In seven or eight months, the agency achieved its goals of cutting visits to the new recommended levels.
Education was crucial because the staff had to change a mindset, Landry says. "We recognize that we’re being asked to think of home care not as a long-term solution for people, but as a recovery period."
• Nurses make critical assessments of patients’ needs.
Landry says the nurses are taught to assess the patients’ needs by asking themselves the following questions:
What does the patient need to get him or her back to health?
How well can the patient learn to take care of him- or herself?
What is this person’s barrier to recovery?
The last question is the most crucial, Landry says, because if a nurse identifies a patient’s barrier to recovery and neutralizes it, then theoretically the patient can get well.
"That’s the most inclusive question we ask: to have them identify barriers to recovery, which might include the family, resources, lack of information, health problems, or anything that keeps the patient from getting well," Landry adds.
The patients’ barriers sometimes are formidable because the agency serves a southern Louisiana area where the average education is at a sixth-grade level, and many speak in Cajun French and broken English, says Tina Samaha, RN, assessment nurse for Terrebonne.
"The biggest barrier is assessing their level of understanding; a lot of them just nod their heads yes’ to everything," Samaha notes.
So nurses use whatever teaching methods work best with each patient, including showing them pictures, reading the material to patients, or having the patients read the material. "We have to remember to speak slowly and reduce outside distractions," Samaha adds.
Another method that works is for the nurse to tell the patient at the beginning of the visit what the goals are that day.
"We say, this is what I want you to learn.
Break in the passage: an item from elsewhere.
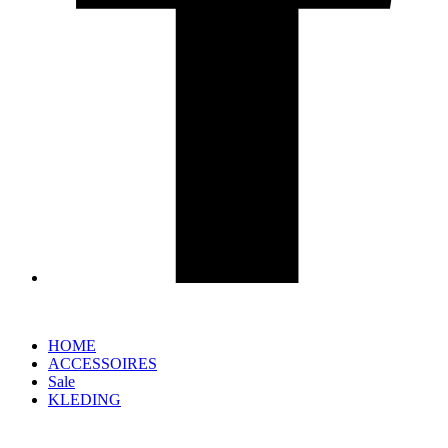
HOME
ACCESSOIRES
Sale
KLEDING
Today I want you to identify what precipitates congestive heart failure, and at the end of the visit I want you to be able to do this,’" Samaha explains.
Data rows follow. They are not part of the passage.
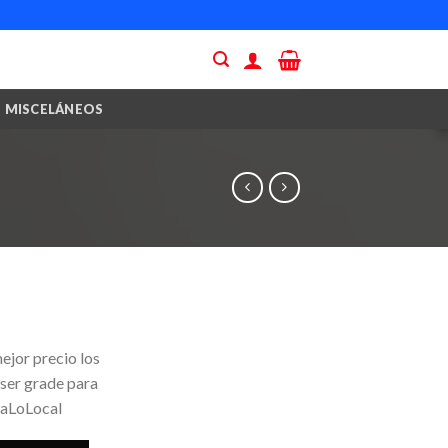
MISCELÁNEOS
ejor precio los
 ser grade para
yaLoLocal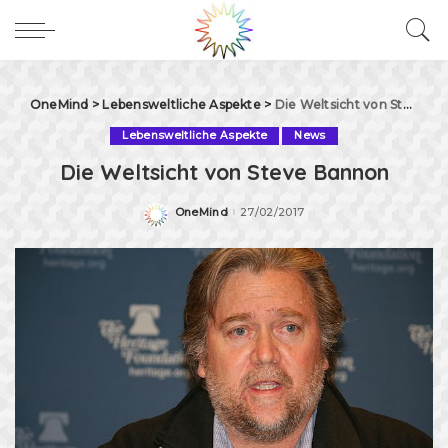
OneMind
>
Lebensweltliche Aspekte
>
Die Weltsicht von Steve Bannon
Lebensweltliche Aspekte
News
Die Weltsicht von Steve Bannon
OneMind
27/02/2017
Posted
by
"We set simple goals, and if we find that the patient is going to have trouble with the goals then we find a family member or friend to teach," she says, adding that most people in that part of the state have close-knit extended families, so there is usually enough caregiver support.
• Nurses ask patients for input.
"This is a frequent question from our nurses to the patients: How many times do you think I need to come to see you before you will learn this?’" Landry explains.
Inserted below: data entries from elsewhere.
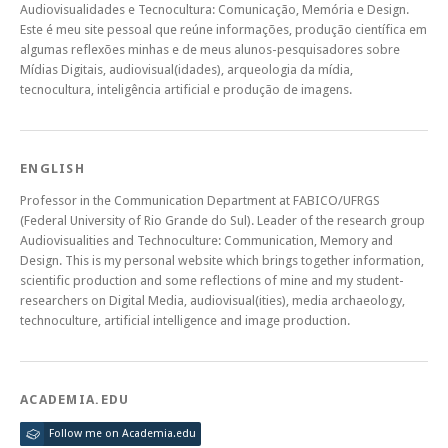
Audiovisualidades e Tecnocultura: Comunicação, Memória e Design.
Este é meu site pessoal que reúne informações, produção científica em
algumas reflexões minhas e de meus alunos-pesquisadores sobre
Mídias Digitais, audiovisual(idades), arqueologia da mídia,
tecnocultura, inteligência artificial e produção de imagens.
ENGLISH
Professor in the Communication Department at FABICO/UFRGS
(Federal University of Rio Grande do Sul). Leader of the research group
Audiovisualities and Technoculture: Communication, Memory and
Design. This is my personal website which brings together information,
scientific production and some reflections of mine and my student-
researchers on Digital Media, audiovisual(ities), media archaeology,
technoculture, artificial intelligence and image production.
ACADEMIA.EDU
Follow me on Academia.edu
What often happens is patients say they can learn in less time than the agency typically would have allowed for the instruction. For instance, a patient may say he could learn to take care of his own insulin in two visits, which is considerably less time than the nine or more visits the agency might have planned "to make sure he learned it," she says.
If a patient still doesn’t understand how to use insulin at the end of the week, then the nurse will return to provide reinforcement. "But that’s a whole lot different situation than assuming a patient is going to need six weeks to teach them something," Landry says.
Nurses also ask patients and their families, "How many times a week do you think you need an aide to help you?"
Again, Landry says, the patients and family usually say they need fewer visits than what are allowed by Medicare. And while the patients sometimes underestimate how many visits they need, this process still results in fewer overall visits.
"They’ve been much more realistic with what they needed than they were before, because before we never asked them," Landry says.
Reference
1. Doyle RL, Schibanoff JM. Healthcare Management Guidelines: Home Care and Case Management. Seattle: Milliman & Robertson; 1994, vol. 4.